ENGLEWOOD, Colo. -- Ryan O'Reilly is happy to have his contract issue resolved.
O'Reilly practiced with the Colorado Avalanche on Saturday morning, a little more than 36 hours after the team matched the offer sheet he signed with the Calgary Flames.
He passed a physical Friday and joined the team on the ice for the first time this season. He will be in the lineup when the Avalanche play at Columbus today.
"I feel good, I feel healthy and I can't wait to play hockey again," he said after the hour-long practice.
O'Reilly will jump right in after missing the first five weeks of the season. He will centre Colorado's third line and skate with forwards John Mitchell and Milan Hejduk.

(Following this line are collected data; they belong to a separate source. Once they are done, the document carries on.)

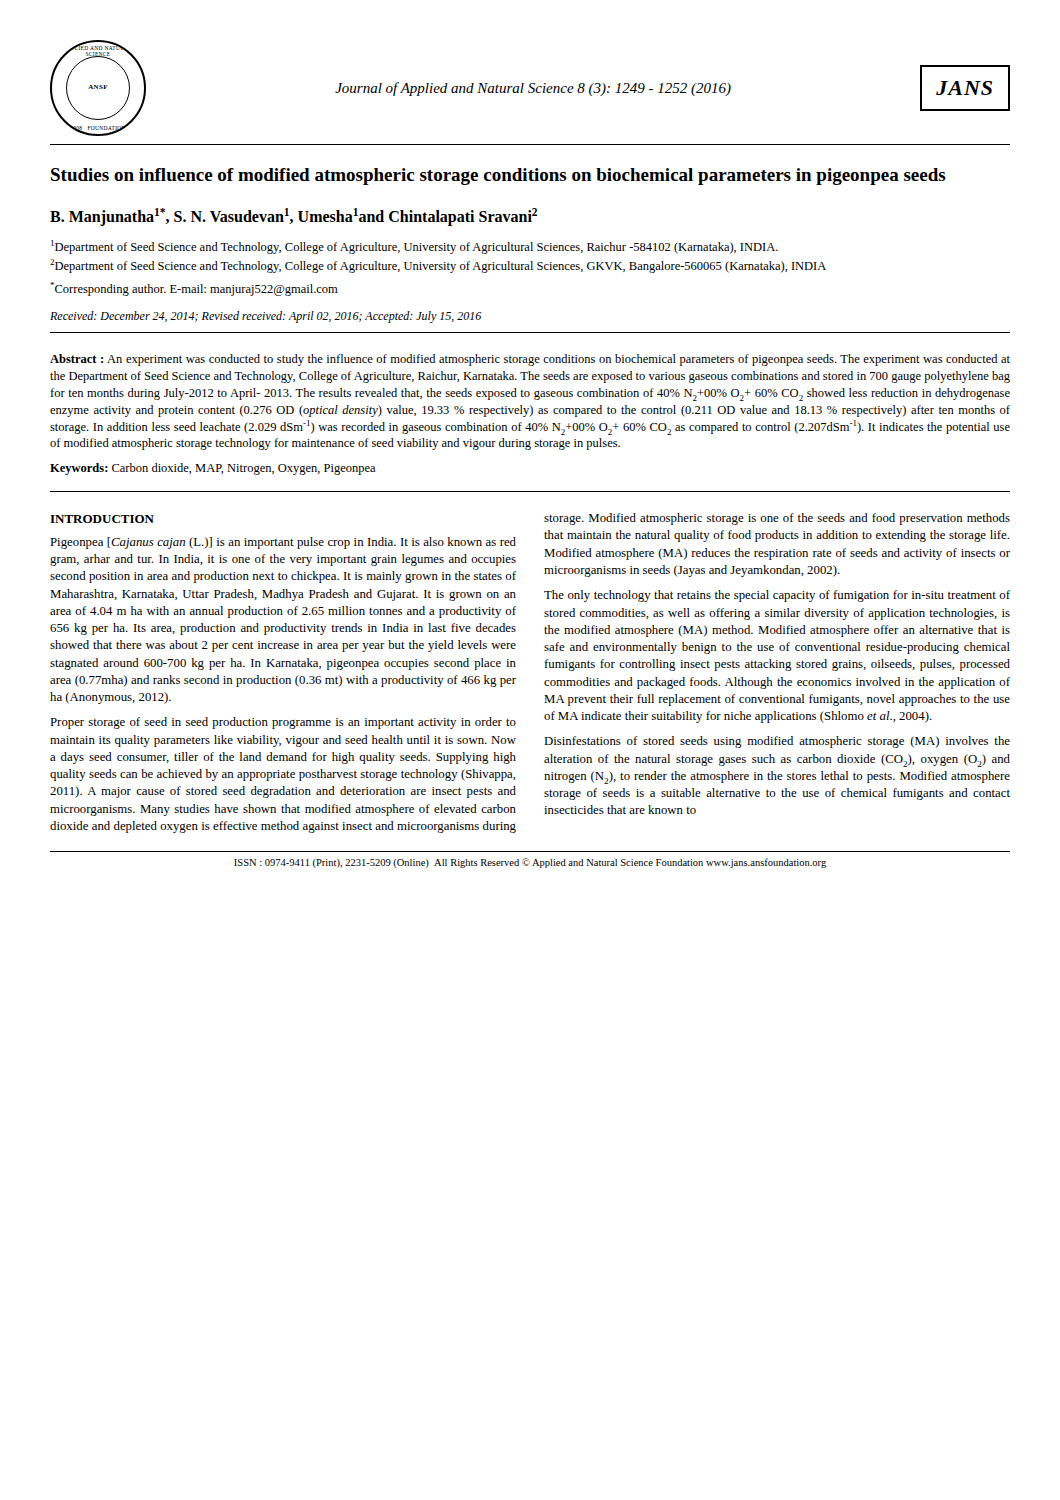Applied and Natural Science
ANSF
2008 Foundation
Journal of Applied and Natural Science 8 (3): 1249 - 1252 (2016)
JANS
Studies on influence of modified atmospheric storage conditions on biochemical parameters in pigeonpea seeds
B. Manjunatha1*, S. N. Vasudevan1, Umesha1and Chintalapati Sravani2
1Department of Seed Science and Technology, College of Agriculture, University of Agricultural Sciences, Raichur -584102 (Karnataka), INDIA.
2Department of Seed Science and Technology, College of Agriculture, University of Agricultural Sciences, GKVK, Bangalore-560065 (Karnataka), INDIA
*Corresponding author. E-mail: manjuraj522@gmail.com
Received: December 24, 2014; Revised received: April 02, 2016; Accepted: July 15, 2016
Abstract : An experiment was conducted to study the influence of modified atmospheric storage conditions on biochemical parameters of pigeonpea seeds. The experiment was conducted at the Department of Seed Science and Technology, College of Agriculture, Raichur, Karnataka. The seeds are exposed to various gaseous combinations and stored in 700 gauge polyethylene bag for ten months during July-2012 to April- 2013. The results revealed that, the seeds exposed to gaseous combination of 40% N2+00% O2+ 60% CO2 showed less reduction in dehydrogenase enzyme activity and protein content (0.276 OD (optical density) value, 19.33 % respectively) as compared to the control (0.211 OD value and 18.13 % respectively) after ten months of storage. In addition less seed leachate (2.029 dSm-1) was recorded in gaseous combination of 40% N2+00% O2+ 60% CO2 as compared to control (2.207dSm-1). It indicates the potential use of modified atmospheric storage technology for maintenance of seed viability and vigour during storage in pulses.
Keywords: Carbon dioxide, MAP, Nitrogen, Oxygen, Pigeonpea
Introduction
Pigeonpea [Cajanus cajan (L.)] is an important pulse crop in India. It is also known as red gram, arhar and tur. In India, it is one of the very important grain legumes and occupies second position in area and production next to chickpea. It is mainly grown in the states of Maharashtra, Karnataka, Uttar Pradesh, Madhya Pradesh and Gujarat. It is grown on an area of 4.04 m ha with an annual production of 2.65 million tonnes and a productivity of 656 kg per ha. Its area, production and productivity trends in India in last five decades showed that there was about 2 per cent increase in area per year but the yield levels were stagnated around 600-700 kg per ha. In Karnataka, pigeonpea occupies second place in area (0.77mha) and ranks second in production (0.36 mt) with a productivity of 466 kg per ha (Anonymous, 2012).
Proper storage of seed in seed production programme is an important activity in order to maintain its quality parameters like viability, vigour and seed health until it is sown. Now a days seed consumer, tiller of the land demand for high quality seeds. Supplying high quality seeds can be achieved by an appropriate postharvest storage technology (Shivappa, 2011). A major cause of stored seed degradation and deterioration are insect pests and microorganisms. Many studies have shown that modified atmosphere of elevated carbon dioxide and depleted oxygen is effective method against insect and microorganisms during storage. Modified atmospheric storage is one of the seeds and food preservation methods that maintain the natural quality of food products in addition to extending the storage life. Modified atmosphere (MA) reduces the respiration rate of seeds and activity of insects or microorganisms in seeds (Jayas and Jeyamkondan, 2002).
The only technology that retains the special capacity of fumigation for in-situ treatment of stored commodities, as well as offering a similar diversity of application technologies, is the modified atmosphere (MA) method. Modified atmosphere offer an alternative that is safe and environmentally benign to the use of conventional residue-producing chemical fumigants for controlling insect pests attacking stored grains, oilseeds, pulses, processed commodities and packaged foods. Although the economics involved in the application of MA prevent their full replacement of conventional fumigants, novel approaches to the use of MA indicate their suitability for niche applications (Shlomo et al., 2004).
Disinfestations of stored seeds using modified atmospheric storage (MA) involves the alteration of the natural storage gases such as carbon dioxide (CO2), oxygen (O2) and nitrogen (N2), to render the atmosphere in the stores lethal to pests. Modified atmosphere storage of seeds is a suitable alternative to the use of chemical fumigants and contact insecticides that are known to
ISSN : 0974-9411 (Print), 2231-5209 (Online) All Rights Reserved © Applied and Natural Science Foundation www.jans.ansfoundation.org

He will also play point on one of the power-play units and will eventually play on the penalty kill while getting his conditioning back.
"He looked fine," Hejduk said. "He's the kind of guy who always seems to stay in pretty good shape."
O'Reilly stayed in shape. During the lockout he played for Metallurg Magnitogorsk in Russia's Kontinental Hockey League. While his agent tried to negotiate a deal with Colorado after the lockout ended in January, he played for the London Knights in the Ontario Hockey League.
That ended when Calgary stepped up Thursday. The Flames first tried to trade for the fourth-year centre but after a deal couldn't be reached, they signed the restricted free agent to a two-year, $10 million offer sheet Thursday.
The Avalanche matched it a few hours later.
"I was sitting at home and got a call from my agent that there was an opportunity available and I wanted to play hockey," he said. "So I signed it. I didn't know what was going to happen but it was over quickly."
He will make $1 million -- prorated -- this season, $6.5 million next year and received a $2.5 million bonus. His salary is second to Paul Stastny's among Avalanche players.
O'Reilly, Colorado's leading scorer last season, said he put his faith in his agent to get a deal done.
"My agent did an excellent job. You can't play hockey forever. You've got to get as much as you can when you can."